Change detection data:

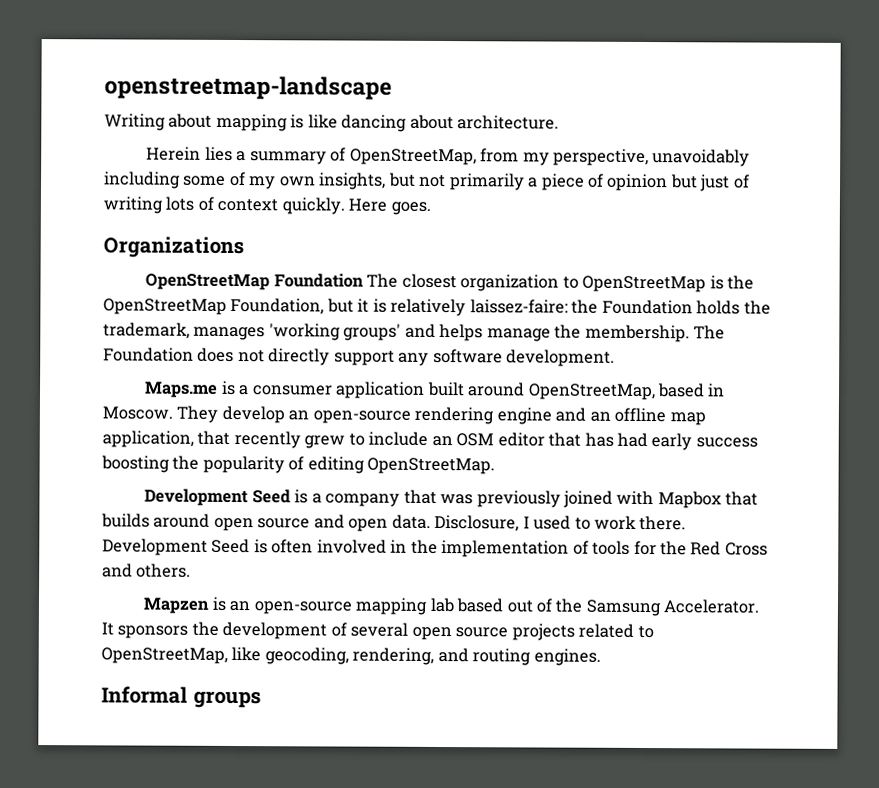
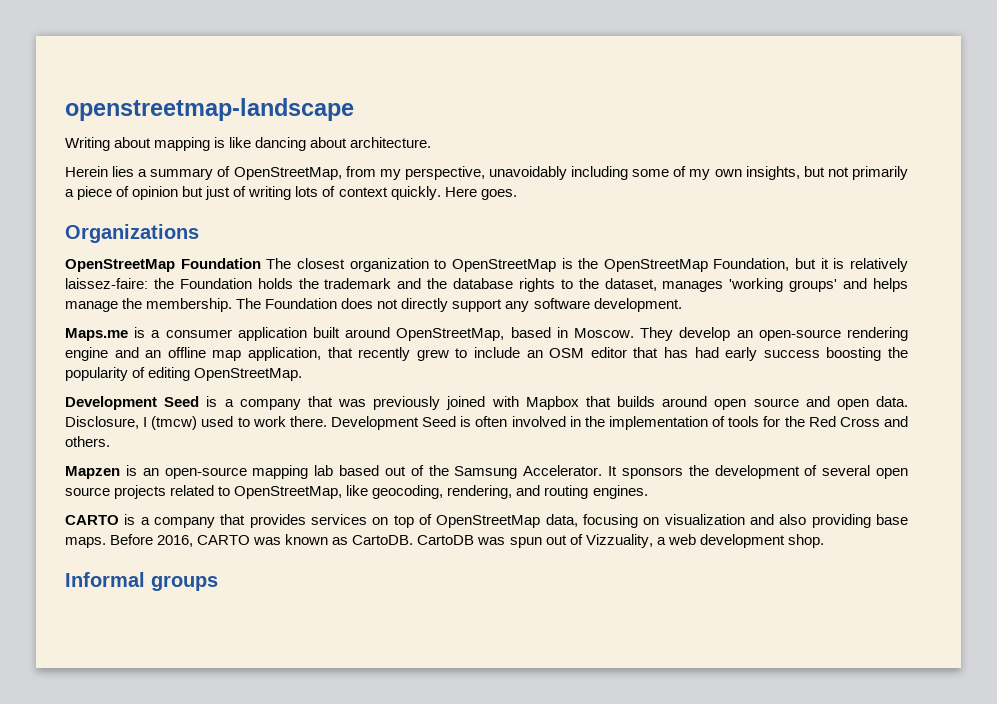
[103,322,190,339] trademark, -> [324,278,657,292] trademark and the database rights to the dataset,
(530, 522) none -> [151,416,198,430] (tmcw)
(601, 657) none -> [65,514,909,528] [65,534,824,548] // CARTO is a company that provides services on top of OpenStreetMap data, focusing on visualization and also providing base maps. Before 2016, CARTO was known as CartoDB. CartoDB was spun out of Vizzuality, a web development shop.

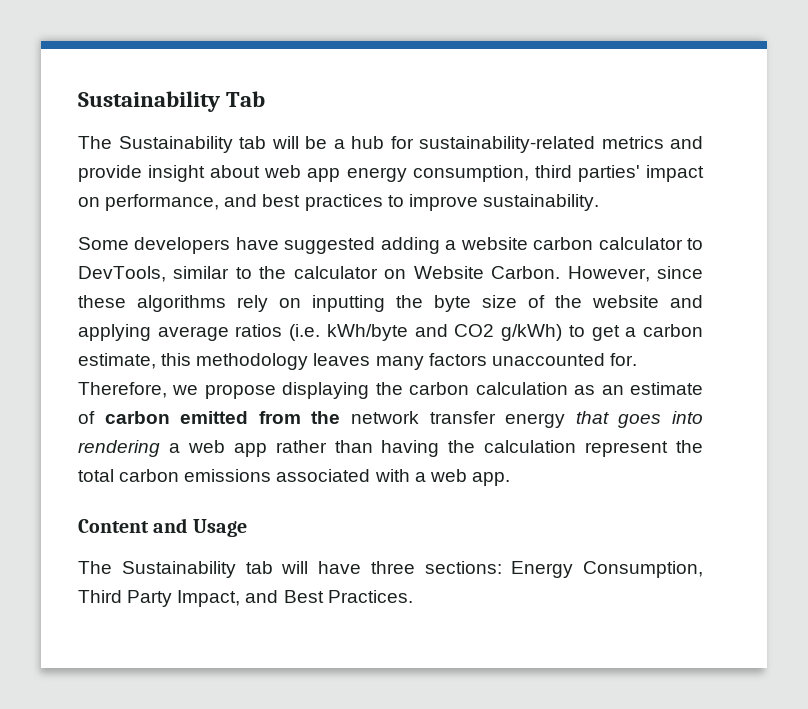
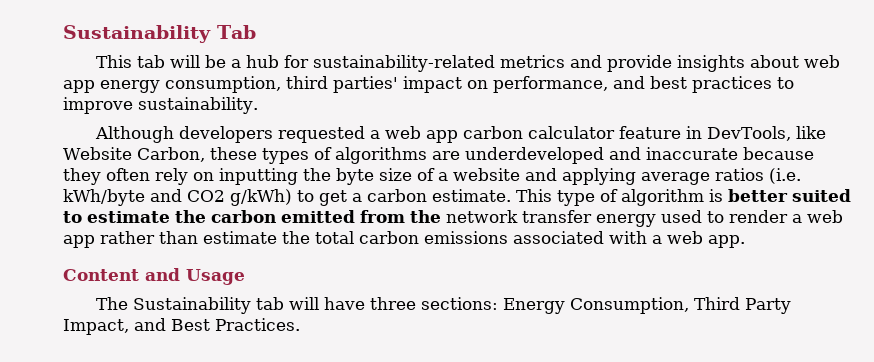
[78,136,233,153] The Sustainability -> [96,55,133,68] This
[148,165,206,182] insight -> [677,55,746,72] insights
[78,237,704,254] [78,266,704,282] [78,295,226,312] Some developers have suggested adding a website carbon calculator to DevTools, similar to the calculator on Website Carbon. However, since these algorithms -> [95,126,827,143] [63,147,814,164] [63,168,150,185] Although developers requested a web app carbon calculator feature in DevTools, like Website Carbon, these types of algorithms are underdeveloped and inaccurate because they often
[555,295,582,308] the -> [438,172,448,181] a
[78,353,637,370] [78,382,704,399] [78,411,95,424] estimate, this methodology leaves many factors unaccounted for. Therefore, we propose displaying the carbon calculation as an estimate of -> [432,189,851,206] [63,210,206,223] estimate. This type of algorithm is better suited to estimate the
[575,411,704,428] [78,440,160,457] that goes into rendering -> [661,210,788,223] used to render
[381,440,669,457] having the calculation represent -> [203,231,277,244] estimate

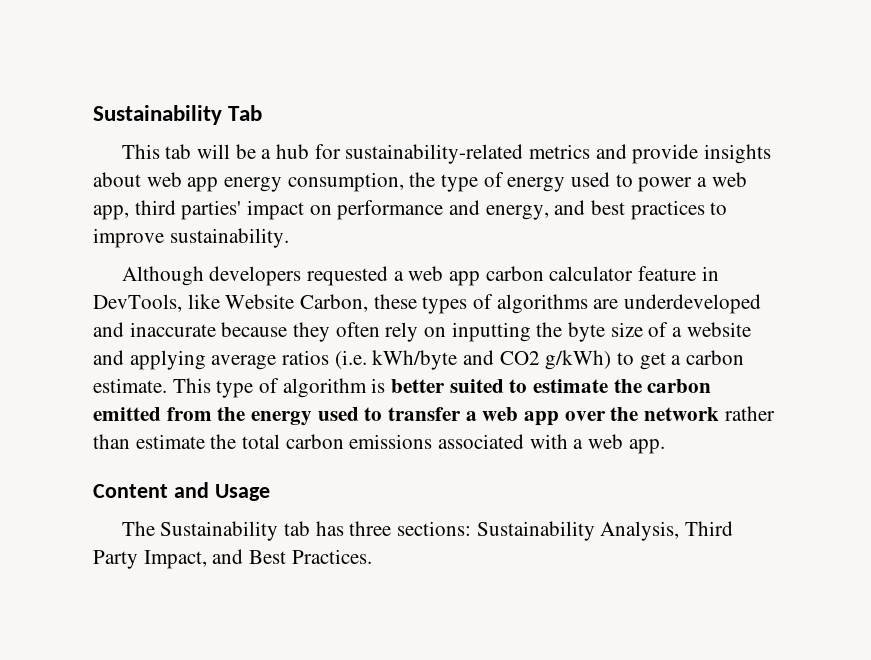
(281, 84) none -> [409,172,747,192] [93,205,129,220] the type of energy used to power a web app,
[493,76,608,93] performance, -> [337,200,549,220] performance and energy,
[446,210,843,227] [63,235,95,248] network transfer energy used to render a web app -> [251,407,720,426] energy used to transfer a web app over the network
[289,297,690,314] will have three sections: Energy Consumption, -> [315,521,680,541] has three sections: Sustainability Analysis,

--- Task prompt ---
Reproduce the records in full and leave the images behind.

--- Exercise response ---
[103,322,190,339] trademark, -> [324,278,657,292] trademark and the database rights to the dataset,
(530, 522) none -> [151,416,198,430] (tmcw)
(601, 657) none -> [65,514,909,528] [65,534,824,548] // CARTO is a company that provides services on top of OpenStreetMap data, focusing on visualization and also providing base maps. Before 2016, CARTO was known as CartoDB. CartoDB was spun out of Vizzuality, a web development shop.

[78,136,233,153] The Sustainability -> [96,55,133,68] This
[148,165,206,182] insight -> [677,55,746,72] insights
[78,237,704,254] [78,266,704,282] [78,295,226,312] Some developers have suggested adding a website carbon calculator to DevTools, similar to the calculator on Website Carbon. However, since these algorithms -> [95,126,827,143] [63,147,814,164] [63,168,150,185] Although developers requested a web app carbon calculator feature in DevTools, like Website Carbon, these types of algorithms are underdeveloped and inaccurate because they often
[555,295,582,308] the -> [438,172,448,181] a
[78,353,637,370] [78,382,704,399] [78,411,95,424] estimate, this methodology leaves many factors unaccounted for. Therefore, we propose displaying the carbon calculation as an estimate of -> [432,189,851,206] [63,210,206,223] estimate. This type of algorithm is better suited to estimate the
[575,411,704,428] [78,440,160,457] that goes into rendering -> [661,210,788,223] used to render
[381,440,669,457] having the calculation represent -> [203,231,277,244] estimate

(281, 84) none -> [409,172,747,192] [93,205,129,220] the type of energy used to power a web app,
[493,76,608,93] performance, -> [337,200,549,220] performance and energy,
[446,210,843,227] [63,235,95,248] network transfer energy used to render a web app -> [251,407,720,426] energy used to transfer a web app over the network
[289,297,690,314] will have three sections: Energy Consumption, -> [315,521,680,541] has three sections: Sustainability Analysis,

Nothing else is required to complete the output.